▸ Extract provided
Content starts

Travels in Spain, Castles and Fortresses

Castles of Spain

Finding a castle to visit is not difficult in Spain because, according to the Official Tourist Board there just about two thousand five hundred. For comparison there are eight hundred in the United Kingdom and whilst France claims roughly five-thousand this figure includes a lot of questionable small Chateaux in that number.

My blogging Pal Brian has some interesting observations on French Chateaux and I think you might be interested to visit this post and then more of his site…

Chateau Saumur … a love-hate experience!

When or if you come back click on an image to scroll through the gallery…

Travels in Spain, A Mountain Pass and a Fuel Crisis

San Ildefonso o la granja 3

“The Sierra, like the moon, had two distinct faces: the north one aloof and cold in its shadow, a place of green thickets and alpine silence, whilst to the south the mountain was just a raw burnt rock, the cliffs stripped bare by the sun.”  – Laurie Lee

After we had walked through the gardens we reluctantly left the Palace of San Ildefonso o La Granja and then the town and we drove south again towards our next intended destination, the fortress town of Manzanares El Real where we planned to see our final castle.

To get there we had to drive across the top of the mountain and shortly after leaving San Ildefonso we began to steadily climb the northern face of the peaks.  Eventually we reached the top at a mountain pass called Puerto de Navacerrada, the gateway to the long descent on the southern side down towards Madrid.  We were right on schedule but at the top were some policemen who pulled us to a stop and then explained that the road was closed and that we would have to take a detour back down the northern side of the mountain.

Guardia Civil

At least we assumed that was what they were saying because to be honest I didn’t understand Spanish police instructions terribly well and they weren’t especially good at understanding English tourists who couldn’t understand Spanish police instructions.  I said “Madrid, Madrid, Madridon the basis if you say something over and over and get louder each time a foreigner might eventually understand and this seemed to work on this occasion because eventually he pointed again to the alternative road that we would have to take and smiled as we set off.

This was going to be a problem because it was going to add twenty miles to the journey and there certainly wasn’t enough fuel in the tank for that.  Luckily it was all down-hill from here so I used the throttle as little as possible and freewheeled down the safe sections.  I knew that there was enough fuel left in the tank but as we went down the really steep bits the needle on the fuel gauge rushed headlong into the red zone and even though I knew this was because of uneven fuel distribution in the tank the situation certainly brought me out in a hot sweat.

There was no sign of a filling station and I began to grow concerned but then we reached the pretty town of Rascafria sitting in a narrow valley surrounded by mountain peaks and after stopping and asking for directions at a restaurant we thankfully found a garage and I put an extra couple of squirts in more than we really needed just to be on the safe side.

Content ends

▸ Data section
Content starts

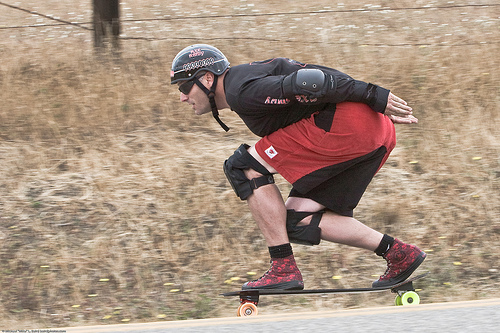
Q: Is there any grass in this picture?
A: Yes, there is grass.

Content ends
Content starts

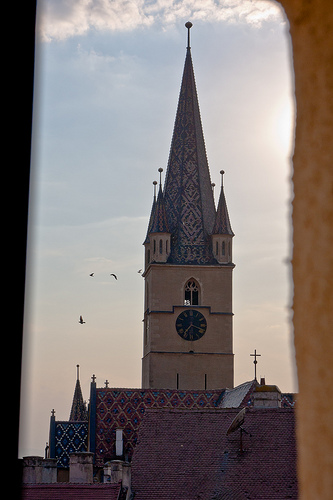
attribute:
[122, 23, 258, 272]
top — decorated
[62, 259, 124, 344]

Content ends

▸ Problem A
Repeat word for word the part of the Spain travel piece that opens with the words containing "San Ildefonso o la granja 3" and closes with "our final castle.".
▸ Problem B
Go on with the Spain travel piece, picking up after its last sentence.
The records are separate material and have nothing to do with the Spain travel piece.

▸ Task result A
San Ildefonso o la granja 3

“The Sierra, like the moon, had two distinct faces: the north one aloof and cold in its shadow, a place of green thickets and alpine silence, whilst to the south the mountain was just a raw burnt rock, the cliffs stripped bare by the sun.”  – Laurie Lee

After we had walked through the gardens we reluctantly left the Palace of San Ildefonso o La Granja and then the town and we drove south again towards our next intended destination, the fortress town of Manzanares El Real where we planned to see our final castle.

▸ Task result B
Rascafia

After I had calmed down we relaxed a little at a café pavement table and then walked through the streets of the charming little mountain town that provided a pleasant contrast to the tourist cities of Toledo and Segovia.  It was as though we had turned full circle and were back in Belmonte and then we resumed our journey.  There was a safe route but feeling confident once more we choose to try the mountain passes again this time using the eastern route and we hoped that this wouldn’t be blocked and closed as well.

We climbed again, quite quickly this time and reached a mountain top plateau surrounded by snowy peaks and with uninterrupted views into the distance.  We were only twenty miles from Madrid but we were practically alone in a lonely natural wilderness. What a day this was to be in this seemingly remote part of Spain, a glorious blue sky, snow on the mountains, early days of Spring and absolutely no one to share it with.

Top Of The World View

We crossed the top and thankfully there were no Guardia Civil to send us back and after we passed through the town of Miraflores de la Sierra the road dropped quickly down to the shoreline of a shimmering blue reservoir and the town of Manzanares El Real.

We arrived and parked in a dusty car park directly below the huge medieval castle sat on an outcrop of rock that we had driven here to see.  Leaving the car we walked through the languid square where little afternoon groups of men in flat caps and berets were congregating and debating the big issues of the day and women were shopping in the small stores around the perimeter.  They don’t get many English tourists here, especially in March so I think one or two of them were surprised to see us as they went about their daily routine.

We found the entrance to the castle and paid our €4 fee and then made our way inside through the main gate.  The castle has been restored of course, most recently in the 1970s, because only a few years ago it wasn’t in very good shape at all and I guessed that what we were seeing was what Belmonte castle will look like when it too has been restored.

Inside the main building we followed a route through a succession of restored rooms with displays of armour and medieval bric-a-brac of dubious originality and then out onto the battlements and turrets at the very top of the building.  To the north there were the snowy peaks of the mountains and to the south a stunning view over the Embalse de Santillana which is a recent addition to the landscape of course so wouldn’t have been there in the middle-ages for the occupants of the castle to enjoy and what made it all the more satisfying is that today we had the castle and the views all to ourselves.

After a long day it was getting late so we left now and continued to our final destination, Alcalá de Henares.

Manzanares el Real

Travels in Spain, The Circumnavigation of Madrid

Map Route

For the month of March I invite you to join me on an epic journey to Castilla-La Mancha and Castilla y Leon as we set out to circumnavigate the city of Madrid.

The journey will begin in Madrid and the plan is to more or less follow the Ruta de Don Quixote south through the bullfighting town of Chinchón to the town of Belmonte and a visit to the castle of El Cid.  Then to Cuenca, Almagro and Toledo stopping on route to visit a Roman City and the Windmills of Consuegra.

From Toledo, north to the walled city of Ávila and then to Segovia and finally to Alcalá de Henares, the birth place of Cervantes via a Royal Palace and a Medieval Castle.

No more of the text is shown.